**TASK DESCRIPTION**
Please rewrite every line of text in the records below as a single numbered list, skipping blank lines. Leave the pictures out of your answer.

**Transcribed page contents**
+++

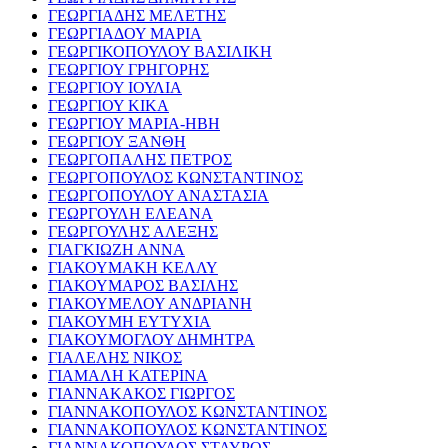
ΓΕΩΡΓΙΑΔΗΣ ΜΕΛΕΤΗΣ
ΓΕΩΡΓΙΑΔΟΥ ΜΑΡΙΑ
ΓΕΩΡΓΙΚΟΠΟΥΛΟΥ ΒΑΣΙΛΙΚΗ
ΓΕΩΡΓΙΟΥ ΓΡΗΓΟΡΗΣ
ΓΕΩΡΓΙΟΥ ΙΟΥΛΙΑ
ΓΕΩΡΓΙΟΥ ΚΙΚΑ
ΓΕΩΡΓΙΟΥ ΜΑΡΙΑ-ΗΒΗ
ΓΕΩΡΓΙΟΥ ΞΑΝΘΗ
ΓΕΩΡΓΟΠΑΛΗΣ ΠΕΤΡΟΣ
ΓΕΩΡΓΟΠΟΥΛΟΣ ΚΩΝΣΤΑΝΤΙΝΟΣ
ΓΕΩΡΓΟΠΟΥΛΟΥ ΑΝΑΣΤΑΣΙΑ
ΓΕΩΡΓΟΥΛΗ ΕΛΕΑΝΑ
ΓΕΩΡΓΟΥΛΗΣ ΑΛΕΞΗΣ
ΓΙΑΓΚΙΩΖΗ ΑΝΝΑ
ΓΙΑΚΟΥΜΑΚΗ ΚΕΛΛΥ
ΓΙΑΚΟΥΜΑΡΟΣ ΒΑΣΙΛΗΣ
ΓΙΑΚΟΥΜΕΛΟΥ ΑΝΔΡΙΑΝΗ
ΓΙΑΚΟΥΜΗ ΕΥΤΥΧΙΑ
ΓΙΑΚΟΥΜΟΓΛΟΥ ΔΗΜΗΤΡΑ
ΓΙΑΛΕΛΗΣ ΝΙΚΟΣ
ΓΙΑΜΑΛΗ ΚΑΤΕΡΙΝΑ
ΓΙΑΝΝΑΚΑΚΟΣ ΓΙΩΡΓΟΣ
ΓΙΑΝΝΑΚΟΠΟΥΛΟΣ ΚΩΝΣΤΑΝΤΙΝΟΣ
ΓΙΑΝΝΑΚΟΠΟΥΛΟΣ ΚΩΝΣΤΑΝΤΙΝΟΣ
ΓΙΑΝΝΑΚΟΠΟΥΛΟΣ ΣΤΑΥΡΟΣ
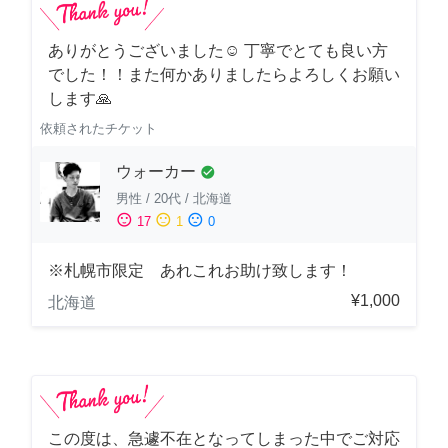
ありがとうございました☺️ 丁寧でとても良い方
でした！！また何かありましたらよろしくお願い
します🙏
依頼されたチケット
ウォーカー
check_circle
男性
/
20代
/
北海道
sentiment_satisfied
sentiment_neutral
sentiment_dissatisfied
17
1
0
※札幌市限定 あれこれお助け致します！
¥1,000
北海道
この度は、急遽不在となってしまった中でご対応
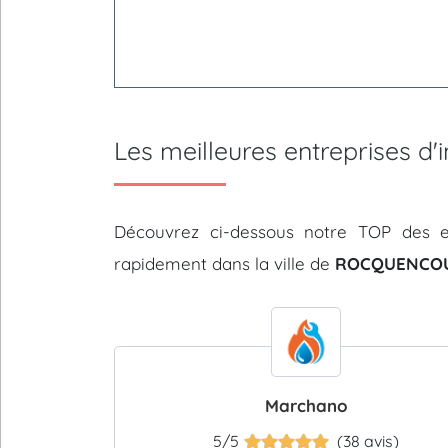
Les meilleures entreprises 
Découvrez ci-dessous notre TOP des e
rapidement dans la ville de
ROCQUENCOUR
Marchano
5/5
(38 avis)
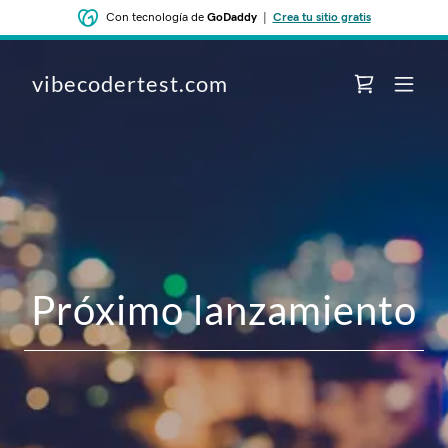
Con tecnología de
GoDaddy
|
Crea tu sitio gratis
vibecodertest.com
‌‌Próximo lanzamiento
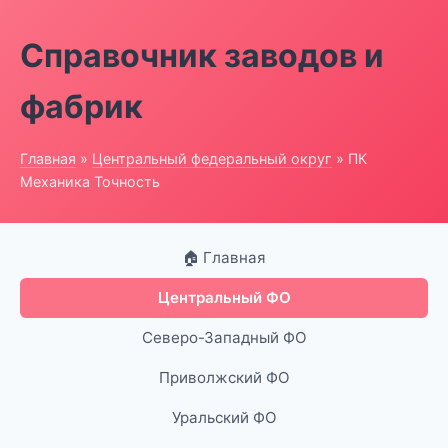
Справочник заводов и
фабрик
Главная
»
Центральный федеральный округ
» ПК
Механика Точность
🏠 Главная
Центральный ФО
Северо-Западный ФО
Приволжский ФО
Уральский ФО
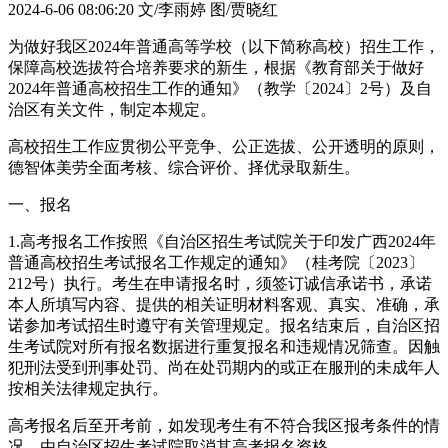
2024-6-06 08:06:20
文/李雨婷 图/贾晓红
为做好我区2024年普通高等学校（以下简称高校）招生工作，
保障高校选拔符合培养要求的新生，根据《教育部关于做好
2024年普通高校招生工作的通知》（教学〔2024〕2号）及自
治区有关文件，制定本规定。
高校招生工作应贯彻公平竞争、公正选拔、公开透明的原则，
德智体美劳全面考核、综合评价、择优录取新生。
一、报名
1.高考报名工作按照《自治区招生考试院关于印发广西2024年
普通高校招生考试报名工作规定的通知》（桂考院〔2023〕
212号）执行。考生在申请报名时，须签订诚信承诺书，承诺
本人所填写内容、提供的相关证明材料客观、真实、准确，承
诺参加考试招生时遵守有关管理规定。报名结束后，自治区招
生考试院对所有报名数据进行重复报名和违规情况筛查。因触
犯刑法受到刑事处罚、尚在处罚期内的或正在服刑的未成年人
按相关法律规定执行。
高考报名后至开考前，如发现考生有不符合我区报考条件的情
况，由自治区招生考试院取消其高考报名资格。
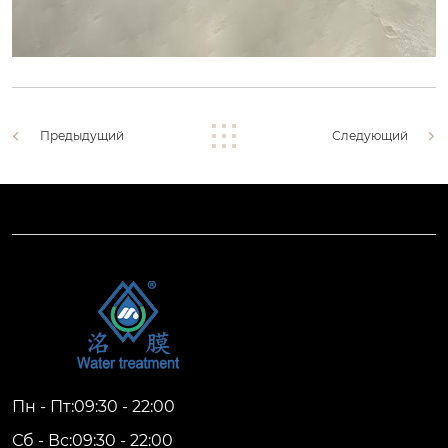
Предыдущий
Следующий
Пн - Пт:09:30 - 22:00
Сб - Вс:09:30 - 22:00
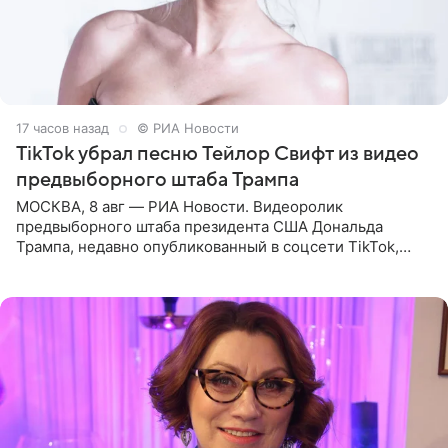
17 часов назад
© РИА Новости
TikTok убрал песню Тейлор Свифт из видео
предвыборного штаба Трампа
МОСКВА, 8 авг — РИА Новости. Видеоролик
предвыборного штаба президента США Дональда
Трампа, недавно опубликованный в соцсети TikTok,
остался без звуковой дорожки в виде песни August
(«Август») американской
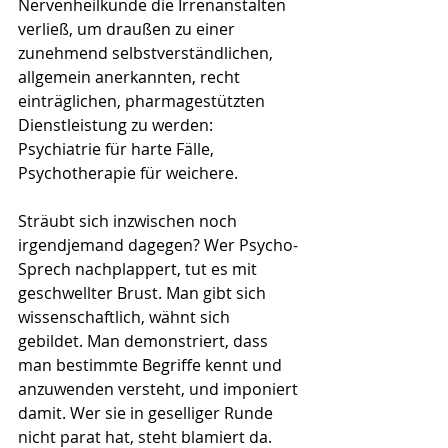
Nervenheilkunde die Irrenanstalten 
verließ, um draußen zu einer 
zunehmend selbstverständlichen, 
allgemein anerkannten, recht 
einträglichen, pharmagestützten 
Dienstleistung zu werden: 
Psychiatrie für harte Fälle, 
Psychotherapie für weichere.
Sträubt sich inzwischen noch 
irgendjemand dagegen? Wer Psycho-
Sprech nachplappert, tut es mit 
geschwellter Brust. Man gibt sich 
wissenschaftlich, wähnt sich 
gebildet. Man demonstriert, dass 
man bestimmte Begriffe kennt und 
anzuwenden versteht, und imponiert 
damit. Wer sie in geselliger Runde 
nicht parat hat, steht blamiert da. 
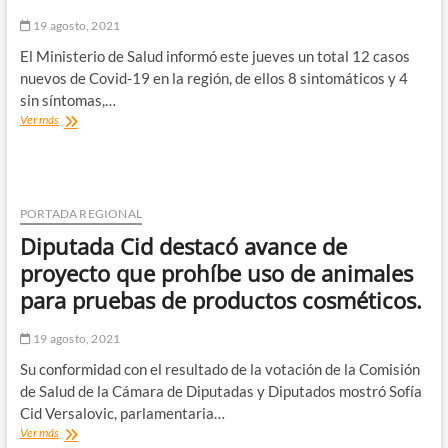
19 agosto, 2021
El Ministerio de Salud informó este jueves un total 12 casos
nuevos de Covid-19 en la región, de ellos 8 sintomáticos y 4
sin síntomas,…
Se
Ver más
informaron
este
jueves
en
Atacama
PORTADA REGIONAL
12
Diputada Cid destacó avance de
casos
nuevos
proyecto que prohíbe uso de animales
de
para pruebas de productos cosméticos.
COVID-
19
19 agosto, 2021
Su conformidad con el resultado de la votación de la Comisión
de Salud de la Cámara de Diputadas y Diputados mostró Sofía
Cid Versalovic, parlamentaria…
Diputada
Ver más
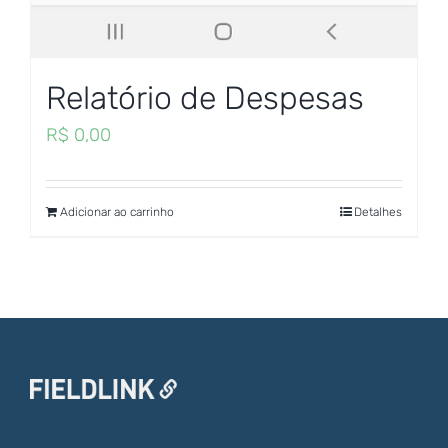
Relatório de Despesas
R$
0,00
Adicionar ao carrinho
Detalhes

+++

**SOLUTION TO THE PROBLEM**
1. ΓΕΩΡΓΙΑΔΗΣ ΜΕΛΕΤΗΣ
2. ΓΕΩΡΓΙΑΔΟΥ ΜΑΡΙΑ
3. ΓΕΩΡΓΙΚΟΠΟΥΛΟΥ ΒΑΣΙΛΙΚΗ
4. ΓΕΩΡΓΙΟΥ ΓΡΗΓΟΡΗΣ
5. ΓΕΩΡΓΙΟΥ ΙΟΥΛΙΑ
6. ΓΕΩΡΓΙΟΥ ΚΙΚΑ
7. ΓΕΩΡΓΙΟΥ ΜΑΡΙΑ-ΗΒΗ
8. ΓΕΩΡΓΙΟΥ ΞΑΝΘΗ
9. ΓΕΩΡΓΟΠΑΛΗΣ ΠΕΤΡΟΣ
10. ΓΕΩΡΓΟΠΟΥΛΟΣ ΚΩΝΣΤΑΝΤΙΝΟΣ
11. ΓΕΩΡΓΟΠΟΥΛΟΥ ΑΝΑΣΤΑΣΙΑ
12. ΓΕΩΡΓΟΥΛΗ ΕΛΕΑΝΑ
13. ΓΕΩΡΓΟΥΛΗΣ ΑΛΕΞΗΣ
14. ΓΙΑΓΚΙΩΖΗ ΑΝΝΑ
15. ΓΙΑΚΟΥΜΑΚΗ ΚΕΛΛΥ
16. ΓΙΑΚΟΥΜΑΡΟΣ ΒΑΣΙΛΗΣ
17. ΓΙΑΚΟΥΜΕΛΟΥ ΑΝΔΡΙΑΝΗ
18. ΓΙΑΚΟΥΜΗ ΕΥΤΥΧΙΑ
19. ΓΙΑΚΟΥΜΟΓΛΟΥ ΔΗΜΗΤΡΑ
20. ΓΙΑΛΕΛΗΣ ΝΙΚΟΣ
21. ΓΙΑΜΑΛΗ ΚΑΤΕΡΙΝΑ
22. ΓΙΑΝΝΑΚΑΚΟΣ ΓΙΩΡΓΟΣ
23. ΓΙΑΝΝΑΚΟΠΟΥΛΟΣ ΚΩΝΣΤΑΝΤΙΝΟΣ
24. ΓΙΑΝΝΑΚΟΠΟΥΛΟΣ ΚΩΝΣΤΑΝΤΙΝΟΣ
25. ΓΙΑΝΝΑΚΟΠΟΥΛΟΣ ΣΤΑΥΡΟΣ
26. ありがとうございました☺️ 丁寧でとても良い方
27. でした！！また何かありましたらよろしくお願い
28. します🙏
29. 依頼されたチケット
30. ウォーカー
31. check_circle
32. 男性
33. /
34. 20代
35. /
36. 北海道
37. sentiment_satisfied
38. sentiment_neutral
39. sentiment_dissatisfied
40. 17
41. 1
42. 0
43. ※札幌市限定 あれこれお助け致します！
44. ¥1,000
45. 北海道
46. この度は、急遽不在となってしまった中でご対応
47. Les meilleures entreprises 
48. Découvrez ci-dessous notre TOP des e
49. rapidement dans la ville de
50. ROCQUENCOUR
51. Marchano
52. 5/5
53. (38 avis)
54. Con tecnología de
55. GoDaddy
56. |
57. Crea tu sitio gratis
58. vibecodertest.com
59. ‌‌Próximo lanzamiento
60. Справочник заводов и
61. фабрик
62. Главная
63. »
64. Центральный федеральный округ
65. » ПК
66. Механика Точность
67. 🏠 Главная
68. Центральный ФО
69. Северо-Западный ФО
70. Приволжский ФО
71. Уральский ФО
72. 2024-6-06 08:06:20
73. 文/李雨婷 图/贾晓红
74. 为做好我区2024年普通高等学校（以下简称高校）招生工作，
75. 保障高校选拔符合培养要求的新生，根据《教育部关于做好
76. 2024年普通高校招生工作的通知》（教学〔2024〕2号）及自
77. 治区有关文件，制定本规定。
78. 高校招生工作应贯彻公平竞争、公正选拔、公开透明的原则，
79. 德智体美劳全面考核、综合评价、择优录取新生。
80. 一、报名
81. 1.高考报名工作按照《自治区招生考试院关于印发广西2024年
82. 普通高校招生考试报名工作规定的通知》（桂考院〔2023〕
83. 212号）执行。考生在申请报名时，须签订诚信承诺书，承诺
84. 本人所填写内容、提供的相关证明材料客观、真实、准确，承
85. 诺参加考试招生时遵守有关管理规定。报名结束后，自治区招
86. 生考试院对所有报名数据进行重复报名和违规情况筛查。因触
87. 犯刑法受到刑事处罚、尚在处罚期内的或正在服刑的未成年人
88. 按相关法律规定执行。
89. 高考报名后至开考前，如发现考生有不符合我区报考条件的情
90. 况，由自治区招生考试院取消其高考报名资格。
91. Предыдущий
92. Следующий
93. Пн - Пт:09:30 - 22:00
94. Сб - Вс:09:30 - 22:00
95. 17 часов назад
96. © РИА Новости
97. TikTok убрал песню Тейлор Свифт из видео
98. предвыборного штаба Трампа
99. МОСКВА, 8 авг — РИА Новости. Видеоролик
100. предвыборного штаба президента США Дональда
101. Трампа, недавно опубликованный в соцсети TikTok,
102. остался без звуковой дорожки в виде песни August
103. («Август») американской
104. Nervenheilkunde die Irrenanstalten 
105. verließ, um draußen zu einer 
106. zunehmend selbstverständlichen, 
107. allgemein anerkannten, recht 
108. einträglichen, pharmagestützten 
109. Dienstleistung zu werden: 
110. Psychiatrie für harte Fälle, 
111. Psychotherapie für weichere.
112. Sträubt sich inzwischen noch 
113. irgendjemand dagegen? Wer Psycho-
114. Sprech nachplappert, tut es mit 
115. geschwellter Brust. Man gibt sich 
116. wissenschaftlich, wähnt sich 
117. gebildet. Man demonstriert, dass 
118. man bestimmte Begriffe kennt und 
119. anzuwenden versteht, und imponiert 
120. damit. Wer sie in geselliger Runde 
121. nicht parat hat, steht blamiert da. 
122. 19 agosto, 2021
123. El Ministerio de Salud informó este jueves un total 12 casos
124. nuevos de Covid-19 en la región, de ellos 8 sintomáticos y 4
125. sin síntomas,…
126. Se
127. Ver más
128. informaron
129. este
130. jueves
131. en
132. Atacama
133. PORTADA REGIONAL
134. 12
135. Diputada Cid destacó avance de
136. casos
137. nuevos
138. proyecto que prohíbe uso de animales
139. de
140. para pruebas de productos cosméticos.
141. COVID-
142. 19
143. 19 agosto, 2021
144. Su conformidad con el resultado de la votación de la Comisión
145. de Salud de la Cámara de Diputadas y Diputados mostró Sofía
146. Cid Versalovic, parlamentaria…
147. Diputada
148. Ver más
149. Relatório de Despesas
150. R$
151. 0,00
152. Adicionar ao carrinho
153. Detalhes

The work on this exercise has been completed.